— ASSIGNMENT 1 —
Answer these questions about the passage on cognitive debt in AI-assisted development.
(a) What related concept does Storey's paper introduce alongside cognitive debt?
(b) Which publication frames the response as a return to disciplined engineering fundamentals?
(c) Which language shift is given as an earlier abstraction transition that developers made?

— DOCUMENT SEGMENT —

--------------------

What makes this pattern hard to catch is that it accumulates slowly and looks like productivity. Teams ship more features. Reviews move faster because there’s less custom logic to interrogate. Then something goes wrong in a way that’s genuinely hard to trace, and the team discovers the mental model they’d been working from didn’t match what the system was actually doing.

A version of this predates AI entirely: the legacy codebase nobody wants to touch because the person who understood it left and their understanding went with them. AI-assisted development can create that condition faster, team-wide, while the velocity numbers still look healthy. And unlike the legacy system problem, which was at least legible as a risk, cognitive debt at scale is new enough that most organizations don’t have language for it yet, let alone practices for managing it.

Storey’s paper introduces a related concept worth understanding alongside cognitive debt: intent debt. The erosion of captured rationale about what a system is supposed to do and why. As AI agents increasingly touch codebases alongside human teams, the absence of explicit intent creates a different fragility. Not just “nobody understands the code” but “nobody has written down what the code is for.” Both compound each other.

There’s a bigger picture that likely needs it’s own article, but that this intent debt also accelerates due to AI being non-deterministic. The same prompt can produce different code on different runs and in different tools, but which is “right”? The rationale for why a particular piece of code exists is more likely to be lost when the code itself isn’t deterministic.

What the Learning Actually Requires

Thoughtworks Technology Radar 34, released this past week, frames the response as a return to disciplined engineering fundamentals: pair programming, spec-driven development, mutation testing, zero-trust reviews of generated code. Practices that were well-established before AI became widespread and are now less practiced precisely because AI makes them easy to skip.

The underlying problem, though, isn’t just which practices are being skipped, but that comprehension has stopped being treated as something you build deliberately. Each previous abstraction layer transition required developers to build fluency at the new level, not just above the old one. Developers who moved from assembly to C didn’t stop understanding what their programs were doing; they learned to reason at the new level of abstraction. The intent-to-generation transition asks for the same discipline, and it’s not happening by default.

--------------------

— Stored dataset items —
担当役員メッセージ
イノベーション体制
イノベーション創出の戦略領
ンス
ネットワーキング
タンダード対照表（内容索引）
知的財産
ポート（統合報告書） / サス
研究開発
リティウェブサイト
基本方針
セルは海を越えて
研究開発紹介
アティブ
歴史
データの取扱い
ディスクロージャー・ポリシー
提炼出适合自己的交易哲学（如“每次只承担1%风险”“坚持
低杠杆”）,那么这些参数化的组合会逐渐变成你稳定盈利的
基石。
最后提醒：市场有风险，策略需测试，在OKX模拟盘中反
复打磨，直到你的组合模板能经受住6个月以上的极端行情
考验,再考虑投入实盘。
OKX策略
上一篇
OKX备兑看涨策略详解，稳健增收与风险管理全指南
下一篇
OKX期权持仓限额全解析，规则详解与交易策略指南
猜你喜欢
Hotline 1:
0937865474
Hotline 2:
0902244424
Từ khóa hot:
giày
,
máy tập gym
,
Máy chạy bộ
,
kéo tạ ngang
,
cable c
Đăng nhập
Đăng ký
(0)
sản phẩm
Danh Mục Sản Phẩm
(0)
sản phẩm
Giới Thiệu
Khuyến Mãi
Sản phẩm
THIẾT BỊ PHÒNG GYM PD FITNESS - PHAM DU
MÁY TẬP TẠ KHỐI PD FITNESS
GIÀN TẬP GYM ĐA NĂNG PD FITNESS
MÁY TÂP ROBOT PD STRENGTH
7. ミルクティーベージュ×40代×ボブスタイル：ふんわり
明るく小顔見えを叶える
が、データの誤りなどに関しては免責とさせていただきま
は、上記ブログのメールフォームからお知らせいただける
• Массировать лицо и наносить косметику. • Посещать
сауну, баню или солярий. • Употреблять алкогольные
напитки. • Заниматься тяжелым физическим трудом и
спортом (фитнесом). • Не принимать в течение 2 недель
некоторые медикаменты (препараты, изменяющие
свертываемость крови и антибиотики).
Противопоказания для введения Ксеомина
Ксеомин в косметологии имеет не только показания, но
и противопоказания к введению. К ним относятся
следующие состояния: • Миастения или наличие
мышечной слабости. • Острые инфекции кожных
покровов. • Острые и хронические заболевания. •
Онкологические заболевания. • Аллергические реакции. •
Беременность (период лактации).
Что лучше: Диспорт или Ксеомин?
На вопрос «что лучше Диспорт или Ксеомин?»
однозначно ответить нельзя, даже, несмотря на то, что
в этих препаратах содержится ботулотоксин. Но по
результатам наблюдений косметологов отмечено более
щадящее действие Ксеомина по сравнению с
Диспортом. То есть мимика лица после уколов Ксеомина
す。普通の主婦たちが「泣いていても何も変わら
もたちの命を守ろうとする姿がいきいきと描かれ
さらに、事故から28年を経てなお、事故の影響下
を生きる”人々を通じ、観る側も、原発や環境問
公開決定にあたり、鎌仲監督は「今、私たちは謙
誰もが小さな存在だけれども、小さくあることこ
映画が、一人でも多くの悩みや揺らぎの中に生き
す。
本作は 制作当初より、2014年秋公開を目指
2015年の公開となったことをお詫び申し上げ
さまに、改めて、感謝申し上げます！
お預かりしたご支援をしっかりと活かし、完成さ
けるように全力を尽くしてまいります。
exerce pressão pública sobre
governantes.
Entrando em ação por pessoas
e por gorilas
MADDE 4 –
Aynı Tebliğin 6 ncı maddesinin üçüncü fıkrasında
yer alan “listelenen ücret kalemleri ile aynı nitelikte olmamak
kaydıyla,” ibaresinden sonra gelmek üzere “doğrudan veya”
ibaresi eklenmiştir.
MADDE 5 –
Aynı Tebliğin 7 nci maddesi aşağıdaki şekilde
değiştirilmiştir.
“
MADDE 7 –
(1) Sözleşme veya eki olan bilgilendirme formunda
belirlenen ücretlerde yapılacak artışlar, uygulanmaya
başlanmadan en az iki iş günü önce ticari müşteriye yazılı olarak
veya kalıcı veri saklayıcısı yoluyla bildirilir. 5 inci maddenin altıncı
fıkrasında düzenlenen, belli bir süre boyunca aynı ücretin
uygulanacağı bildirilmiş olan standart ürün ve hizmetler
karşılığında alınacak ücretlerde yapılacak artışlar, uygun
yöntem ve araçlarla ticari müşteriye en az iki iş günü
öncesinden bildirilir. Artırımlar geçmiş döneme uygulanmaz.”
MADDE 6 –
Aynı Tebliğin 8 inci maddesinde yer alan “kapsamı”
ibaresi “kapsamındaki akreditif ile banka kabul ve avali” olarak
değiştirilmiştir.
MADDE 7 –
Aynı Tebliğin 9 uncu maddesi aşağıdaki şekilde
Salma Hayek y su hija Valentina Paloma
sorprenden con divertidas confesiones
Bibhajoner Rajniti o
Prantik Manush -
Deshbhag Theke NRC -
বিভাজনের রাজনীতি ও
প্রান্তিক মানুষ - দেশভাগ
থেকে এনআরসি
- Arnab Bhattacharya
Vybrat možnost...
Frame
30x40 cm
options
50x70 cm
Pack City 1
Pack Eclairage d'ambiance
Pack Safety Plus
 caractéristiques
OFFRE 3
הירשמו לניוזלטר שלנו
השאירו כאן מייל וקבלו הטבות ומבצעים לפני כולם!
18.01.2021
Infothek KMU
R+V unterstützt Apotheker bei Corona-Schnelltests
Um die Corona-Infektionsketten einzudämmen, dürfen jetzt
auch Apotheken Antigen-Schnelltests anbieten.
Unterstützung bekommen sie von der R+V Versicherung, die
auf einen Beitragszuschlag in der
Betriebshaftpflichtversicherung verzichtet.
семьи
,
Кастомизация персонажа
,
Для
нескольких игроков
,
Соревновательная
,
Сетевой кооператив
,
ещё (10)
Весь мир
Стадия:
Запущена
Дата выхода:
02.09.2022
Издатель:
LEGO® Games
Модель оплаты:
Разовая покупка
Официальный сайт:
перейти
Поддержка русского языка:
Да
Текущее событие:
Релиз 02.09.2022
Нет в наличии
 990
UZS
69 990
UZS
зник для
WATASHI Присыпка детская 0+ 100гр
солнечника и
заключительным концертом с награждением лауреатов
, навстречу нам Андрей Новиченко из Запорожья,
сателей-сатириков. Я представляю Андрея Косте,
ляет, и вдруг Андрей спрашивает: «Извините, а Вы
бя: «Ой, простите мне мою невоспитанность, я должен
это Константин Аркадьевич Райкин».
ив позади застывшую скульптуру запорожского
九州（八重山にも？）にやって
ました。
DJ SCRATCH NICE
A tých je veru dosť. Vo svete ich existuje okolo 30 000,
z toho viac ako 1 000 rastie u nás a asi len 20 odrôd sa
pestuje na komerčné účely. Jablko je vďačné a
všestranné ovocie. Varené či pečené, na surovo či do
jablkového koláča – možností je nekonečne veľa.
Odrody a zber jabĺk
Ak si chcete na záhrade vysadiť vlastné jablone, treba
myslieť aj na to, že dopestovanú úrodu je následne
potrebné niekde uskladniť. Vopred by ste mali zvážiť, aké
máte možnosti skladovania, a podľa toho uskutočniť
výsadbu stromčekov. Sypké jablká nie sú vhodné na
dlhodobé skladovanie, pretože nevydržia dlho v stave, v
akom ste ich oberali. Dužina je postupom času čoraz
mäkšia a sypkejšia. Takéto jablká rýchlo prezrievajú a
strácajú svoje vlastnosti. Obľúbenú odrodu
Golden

--------------------

— ASSIGNMENT 2 —
Copy out the lines of the records word for word, starting at their first line and going on through the line that contains "MÁY TẬP TẠ KHỐI PD FITNESS", with that line included.

— RESPONSE AREA 1 —
(a) Intent debt.
(b) Thoughtworks Technology Radar 34.
(c) The move from assembly to C.

— RESPONSE AREA 2 —
担当役員メッセージ
イノベーション体制
イノベーション創出の戦略領
ンス
ネットワーキング
タンダード対照表（内容索引）
知的財産
ポート（統合報告書） / サス
研究開発
リティウェブサイト
基本方針
セルは海を越えて
研究開発紹介
アティブ
歴史
データの取扱い
ディスクロージャー・ポリシー
提炼出适合自己的交易哲学（如“每次只承担1%风险”“坚持
低杠杆”）,那么这些参数化的组合会逐渐变成你稳定盈利的
基石。
最后提醒：市场有风险，策略需测试，在OKX模拟盘中反
复打磨，直到你的组合模板能经受住6个月以上的极端行情
考验,再考虑投入实盘。
OKX策略
上一篇
OKX备兑看涨策略详解，稳健增收与风险管理全指南
下一篇
OKX期权持仓限额全解析，规则详解与交易策略指南
猜你喜欢
Hotline 1:
0937865474
Hotline 2:
0902244424
Từ khóa hot:
giày
,
máy tập gym
,
Máy chạy bộ
,
kéo tạ ngang
,
cable c
Đăng nhập
Đăng ký
(0)
sản phẩm
Danh Mục Sản Phẩm
(0)
sản phẩm
Giới Thiệu
Khuyến Mãi
Sản phẩm
THIẾT BỊ PHÒNG GYM PD FITNESS - PHAM DU
MÁY TẬP TẠ KHỐI PD FITNESS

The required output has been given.